## Work item
Bring together copies of the lines in the data below that contain the word "have".
╭─ Materials provided
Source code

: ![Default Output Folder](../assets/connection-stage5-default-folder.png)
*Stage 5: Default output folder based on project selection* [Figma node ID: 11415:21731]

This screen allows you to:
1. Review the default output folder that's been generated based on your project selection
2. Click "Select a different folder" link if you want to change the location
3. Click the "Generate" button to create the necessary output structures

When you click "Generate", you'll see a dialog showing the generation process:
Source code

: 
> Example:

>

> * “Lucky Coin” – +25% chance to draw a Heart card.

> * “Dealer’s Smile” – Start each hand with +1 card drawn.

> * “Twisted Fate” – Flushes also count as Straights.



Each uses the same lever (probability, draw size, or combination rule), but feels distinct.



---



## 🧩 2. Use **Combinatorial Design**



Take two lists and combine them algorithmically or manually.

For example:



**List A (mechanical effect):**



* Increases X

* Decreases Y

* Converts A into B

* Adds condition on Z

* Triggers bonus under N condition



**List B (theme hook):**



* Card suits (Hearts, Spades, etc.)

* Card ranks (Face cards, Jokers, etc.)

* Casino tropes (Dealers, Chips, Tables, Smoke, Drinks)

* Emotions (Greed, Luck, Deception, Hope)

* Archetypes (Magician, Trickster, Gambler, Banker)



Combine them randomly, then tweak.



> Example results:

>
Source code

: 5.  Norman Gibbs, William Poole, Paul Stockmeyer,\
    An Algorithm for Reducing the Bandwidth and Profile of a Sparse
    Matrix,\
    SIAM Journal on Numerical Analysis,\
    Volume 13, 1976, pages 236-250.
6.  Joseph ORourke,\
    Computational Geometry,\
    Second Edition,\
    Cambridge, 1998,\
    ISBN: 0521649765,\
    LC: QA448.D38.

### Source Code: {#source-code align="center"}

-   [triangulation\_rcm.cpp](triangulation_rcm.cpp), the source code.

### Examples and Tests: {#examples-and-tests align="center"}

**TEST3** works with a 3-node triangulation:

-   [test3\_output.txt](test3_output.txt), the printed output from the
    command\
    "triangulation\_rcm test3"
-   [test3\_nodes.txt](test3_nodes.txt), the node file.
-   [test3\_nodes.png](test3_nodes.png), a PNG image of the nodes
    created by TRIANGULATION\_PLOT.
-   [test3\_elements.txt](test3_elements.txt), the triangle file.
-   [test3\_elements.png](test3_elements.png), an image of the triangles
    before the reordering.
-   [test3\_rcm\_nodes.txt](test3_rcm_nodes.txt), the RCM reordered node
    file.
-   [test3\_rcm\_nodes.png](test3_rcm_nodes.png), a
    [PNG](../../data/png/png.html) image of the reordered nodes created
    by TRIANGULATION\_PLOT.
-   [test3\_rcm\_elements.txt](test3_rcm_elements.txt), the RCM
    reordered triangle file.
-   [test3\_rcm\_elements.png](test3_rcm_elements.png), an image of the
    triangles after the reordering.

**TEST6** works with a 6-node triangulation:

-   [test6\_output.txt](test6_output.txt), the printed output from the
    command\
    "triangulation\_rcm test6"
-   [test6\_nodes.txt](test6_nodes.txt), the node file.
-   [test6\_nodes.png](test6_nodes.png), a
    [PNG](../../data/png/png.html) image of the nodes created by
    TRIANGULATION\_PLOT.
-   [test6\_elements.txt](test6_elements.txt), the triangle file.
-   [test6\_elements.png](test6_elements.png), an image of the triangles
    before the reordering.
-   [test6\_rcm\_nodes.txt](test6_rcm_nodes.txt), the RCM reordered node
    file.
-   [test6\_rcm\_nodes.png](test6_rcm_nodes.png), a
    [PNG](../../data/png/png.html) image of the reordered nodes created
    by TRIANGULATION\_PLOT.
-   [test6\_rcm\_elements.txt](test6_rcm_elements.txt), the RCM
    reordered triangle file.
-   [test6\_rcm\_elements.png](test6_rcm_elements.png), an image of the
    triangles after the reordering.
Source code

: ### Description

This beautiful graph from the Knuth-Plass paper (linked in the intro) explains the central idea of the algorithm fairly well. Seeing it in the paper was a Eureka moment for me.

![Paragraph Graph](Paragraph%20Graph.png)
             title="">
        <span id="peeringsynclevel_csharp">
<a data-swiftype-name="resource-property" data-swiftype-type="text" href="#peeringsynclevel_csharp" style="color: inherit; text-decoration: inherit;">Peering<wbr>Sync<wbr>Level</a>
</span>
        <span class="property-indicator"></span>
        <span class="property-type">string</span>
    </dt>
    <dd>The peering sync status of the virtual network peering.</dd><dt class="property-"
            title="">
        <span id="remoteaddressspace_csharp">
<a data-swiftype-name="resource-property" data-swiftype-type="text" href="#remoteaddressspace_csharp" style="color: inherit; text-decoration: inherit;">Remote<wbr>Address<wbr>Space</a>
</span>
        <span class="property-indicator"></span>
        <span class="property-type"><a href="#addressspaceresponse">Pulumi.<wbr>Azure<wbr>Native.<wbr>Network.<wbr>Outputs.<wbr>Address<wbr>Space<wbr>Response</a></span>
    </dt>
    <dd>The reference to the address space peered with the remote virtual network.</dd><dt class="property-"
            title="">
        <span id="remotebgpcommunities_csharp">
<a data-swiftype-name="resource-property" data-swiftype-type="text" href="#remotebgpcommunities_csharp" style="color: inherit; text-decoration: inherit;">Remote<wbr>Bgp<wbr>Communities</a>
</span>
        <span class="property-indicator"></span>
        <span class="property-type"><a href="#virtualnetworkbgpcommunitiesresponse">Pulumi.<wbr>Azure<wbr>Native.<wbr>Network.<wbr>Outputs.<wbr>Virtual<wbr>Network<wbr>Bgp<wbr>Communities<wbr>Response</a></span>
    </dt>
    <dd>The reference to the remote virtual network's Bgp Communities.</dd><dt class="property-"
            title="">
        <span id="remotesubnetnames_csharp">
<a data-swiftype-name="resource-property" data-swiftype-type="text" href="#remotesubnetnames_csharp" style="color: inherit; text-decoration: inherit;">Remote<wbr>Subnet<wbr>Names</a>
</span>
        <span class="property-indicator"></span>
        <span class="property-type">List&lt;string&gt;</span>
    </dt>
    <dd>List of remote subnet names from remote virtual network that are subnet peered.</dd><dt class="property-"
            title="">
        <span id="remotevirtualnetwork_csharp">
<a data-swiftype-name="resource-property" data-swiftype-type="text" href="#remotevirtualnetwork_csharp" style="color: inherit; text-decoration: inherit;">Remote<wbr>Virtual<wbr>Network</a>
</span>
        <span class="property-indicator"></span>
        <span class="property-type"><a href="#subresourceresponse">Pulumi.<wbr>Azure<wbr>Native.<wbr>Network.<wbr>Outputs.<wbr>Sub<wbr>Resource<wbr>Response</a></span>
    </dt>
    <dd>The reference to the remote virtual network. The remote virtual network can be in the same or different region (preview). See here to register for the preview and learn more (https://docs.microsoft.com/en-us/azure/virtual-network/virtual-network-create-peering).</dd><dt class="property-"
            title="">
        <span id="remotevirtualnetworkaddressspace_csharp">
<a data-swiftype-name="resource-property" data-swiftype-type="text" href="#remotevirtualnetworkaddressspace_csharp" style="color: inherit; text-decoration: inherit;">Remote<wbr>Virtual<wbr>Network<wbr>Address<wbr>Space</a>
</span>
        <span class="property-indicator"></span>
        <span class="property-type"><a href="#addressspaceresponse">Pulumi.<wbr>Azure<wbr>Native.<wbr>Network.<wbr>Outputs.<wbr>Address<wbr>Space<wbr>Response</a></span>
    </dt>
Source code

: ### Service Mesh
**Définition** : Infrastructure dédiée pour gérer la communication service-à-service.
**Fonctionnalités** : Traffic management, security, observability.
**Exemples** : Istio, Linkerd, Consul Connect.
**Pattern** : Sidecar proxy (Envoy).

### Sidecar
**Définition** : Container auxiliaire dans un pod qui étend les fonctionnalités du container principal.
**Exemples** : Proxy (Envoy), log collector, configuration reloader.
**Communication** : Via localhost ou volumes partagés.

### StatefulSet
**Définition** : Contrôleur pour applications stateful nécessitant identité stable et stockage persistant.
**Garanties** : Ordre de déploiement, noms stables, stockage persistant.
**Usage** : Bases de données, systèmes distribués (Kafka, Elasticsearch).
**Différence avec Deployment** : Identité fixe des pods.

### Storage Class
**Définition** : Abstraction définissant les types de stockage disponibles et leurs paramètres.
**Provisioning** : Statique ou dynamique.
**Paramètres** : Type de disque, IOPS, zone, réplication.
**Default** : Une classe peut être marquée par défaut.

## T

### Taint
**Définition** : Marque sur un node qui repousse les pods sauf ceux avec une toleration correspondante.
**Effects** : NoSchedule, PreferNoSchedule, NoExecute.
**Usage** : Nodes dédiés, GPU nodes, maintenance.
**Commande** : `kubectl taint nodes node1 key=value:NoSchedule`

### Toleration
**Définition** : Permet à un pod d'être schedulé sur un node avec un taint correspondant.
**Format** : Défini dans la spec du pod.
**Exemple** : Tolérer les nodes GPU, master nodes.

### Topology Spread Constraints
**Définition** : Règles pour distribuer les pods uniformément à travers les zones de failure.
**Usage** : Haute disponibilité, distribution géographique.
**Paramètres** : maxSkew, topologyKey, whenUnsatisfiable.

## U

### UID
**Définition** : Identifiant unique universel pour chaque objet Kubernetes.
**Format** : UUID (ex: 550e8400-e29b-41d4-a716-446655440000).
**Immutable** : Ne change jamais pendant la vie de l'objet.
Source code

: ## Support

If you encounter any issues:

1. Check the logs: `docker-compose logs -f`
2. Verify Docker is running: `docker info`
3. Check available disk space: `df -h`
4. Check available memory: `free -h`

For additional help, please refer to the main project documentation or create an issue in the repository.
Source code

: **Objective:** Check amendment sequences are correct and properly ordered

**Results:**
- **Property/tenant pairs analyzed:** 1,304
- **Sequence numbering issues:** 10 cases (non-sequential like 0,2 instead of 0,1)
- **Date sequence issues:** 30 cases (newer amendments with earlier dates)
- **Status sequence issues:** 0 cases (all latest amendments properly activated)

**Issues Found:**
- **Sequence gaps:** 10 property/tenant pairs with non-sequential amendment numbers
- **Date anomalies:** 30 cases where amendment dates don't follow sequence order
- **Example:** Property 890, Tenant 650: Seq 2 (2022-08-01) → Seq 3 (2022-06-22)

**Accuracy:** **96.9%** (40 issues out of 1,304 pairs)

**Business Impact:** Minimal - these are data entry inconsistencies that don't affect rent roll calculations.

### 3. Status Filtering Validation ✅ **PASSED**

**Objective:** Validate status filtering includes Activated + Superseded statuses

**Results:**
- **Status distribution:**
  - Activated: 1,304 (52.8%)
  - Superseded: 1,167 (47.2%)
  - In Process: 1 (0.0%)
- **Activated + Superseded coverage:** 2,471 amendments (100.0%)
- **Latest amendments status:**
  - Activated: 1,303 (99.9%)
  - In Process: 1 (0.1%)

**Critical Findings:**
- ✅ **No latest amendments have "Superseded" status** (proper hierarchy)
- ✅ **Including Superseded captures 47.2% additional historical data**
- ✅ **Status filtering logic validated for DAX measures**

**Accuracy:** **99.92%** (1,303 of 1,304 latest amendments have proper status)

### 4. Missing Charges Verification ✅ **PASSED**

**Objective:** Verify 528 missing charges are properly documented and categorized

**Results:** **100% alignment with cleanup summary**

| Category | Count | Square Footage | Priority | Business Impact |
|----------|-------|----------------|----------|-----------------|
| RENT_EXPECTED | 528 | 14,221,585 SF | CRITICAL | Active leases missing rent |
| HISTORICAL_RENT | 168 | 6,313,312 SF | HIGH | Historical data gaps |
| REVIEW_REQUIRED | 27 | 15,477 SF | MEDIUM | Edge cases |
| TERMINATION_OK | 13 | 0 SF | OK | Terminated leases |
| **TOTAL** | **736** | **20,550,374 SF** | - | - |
╰─
## Expected output
- ✅ **No latest amendments have "Superseded" status** (proper hierarchy)
**Accuracy:** **99.92%** (1,303 of 1,304 latest amendments have proper status)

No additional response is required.